Moral injury rocks your sense of the world, it can rock your sense of you (especially if you are a perpetrator). It leads to anger, frustration and rage (at the world, at the perpetrators, at those who don't seem to see the terrible violations). It can disconnect you from other people and parts of the world, 'how can people just carry on like normal when this has happened, when this is still happening?' It can make you feel suffocated, like you're almost choking on disbelief and injustice. Like you're stuck. Like the world does not make sense anymore. Like you don't know what else you can do. 

And you still have to carry on like at least some things are normal. For your kids, for your family, for your patients, for the stability of your own mind. Also moral injury can also contribute to depression, PTSD and other mental illnesses. I wrote this thread because I have felt overwhelmed like this several times in the last 19 months but this thread from today was a bit too much. Is there anything that helps? Find the other people who feel the same. The empathy, kindness and support of people on Twitter has been amazing & heartening."

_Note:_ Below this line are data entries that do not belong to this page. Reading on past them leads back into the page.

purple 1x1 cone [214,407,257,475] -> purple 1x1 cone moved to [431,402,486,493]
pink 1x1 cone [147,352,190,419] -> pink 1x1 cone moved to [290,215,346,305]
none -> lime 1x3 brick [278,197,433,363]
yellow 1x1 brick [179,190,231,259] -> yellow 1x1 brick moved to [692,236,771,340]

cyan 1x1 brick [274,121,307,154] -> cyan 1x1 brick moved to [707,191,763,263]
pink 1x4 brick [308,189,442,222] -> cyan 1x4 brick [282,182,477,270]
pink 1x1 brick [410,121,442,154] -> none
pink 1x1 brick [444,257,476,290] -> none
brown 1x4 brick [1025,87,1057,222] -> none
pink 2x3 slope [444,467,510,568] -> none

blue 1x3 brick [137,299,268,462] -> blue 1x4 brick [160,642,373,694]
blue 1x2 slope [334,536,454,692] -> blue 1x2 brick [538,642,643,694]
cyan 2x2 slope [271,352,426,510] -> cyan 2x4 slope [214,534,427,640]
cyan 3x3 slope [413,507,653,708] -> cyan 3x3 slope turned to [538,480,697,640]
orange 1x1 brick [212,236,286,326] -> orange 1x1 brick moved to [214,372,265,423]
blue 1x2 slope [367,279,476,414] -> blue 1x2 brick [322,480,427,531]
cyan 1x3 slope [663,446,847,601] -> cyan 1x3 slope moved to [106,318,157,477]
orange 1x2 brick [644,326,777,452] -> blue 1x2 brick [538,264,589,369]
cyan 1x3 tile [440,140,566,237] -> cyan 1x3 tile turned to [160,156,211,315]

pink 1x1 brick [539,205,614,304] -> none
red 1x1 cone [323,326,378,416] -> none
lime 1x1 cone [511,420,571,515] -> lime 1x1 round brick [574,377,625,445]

I am so grateful to the people who feel the same. People willing to listen to my regular rants have been an absolute life-saver. Collective rage against this moral injustice, even if we're unable to satisfactorily amend the situation, is a starting point. If we can keep it up, we might inadvertently manage to take down the capitalist structure! 



2 comments:

Lorne said...

While I agree that institutional failure during this pandemic has been egregious (Doug Ford has no basis for patting himself on the back), Marie, for me the moral outrage I most deeply feel is over those fellow citizens who have demonstrated quite clearly that they care only about themselves, their feelings and their choices regarding the Covid-19 vaccine. It has been a time of profound disillusionment for me, which is saying something given my inherent cynicism. While I know many people feel as I do about these selfish citizens, I cannot take a great deal of comfort from it, so Ziauddeen's balm really doesn't work for me.

Marie Snyder said...

Yes, this doesn't begin to address the maybe 10 or 15% of our citizenry who have bought into the propaganda slogans of "freedom at any cost - the ones who protest in front of the hospital next to my school. But they won't cost me my job if I choose to wear a better quality mask to protect myself from a fatal virus! They didn't make a policy that PERMITS students to take off their masks in a crowded classroom, risking all of our lives, or deny me the right to let other students know that there was a Covid case in the room. They're not making inane rules that will costs lives. They're just deluded and likely scared and scrambling to survive and in denial of the reality of how it all works. I have the ability to pity them, as if they're children having temper tantrums after being frightened and overwhelmed. I feel no such compassion for Ford's decision-making that keeps putting profits over people.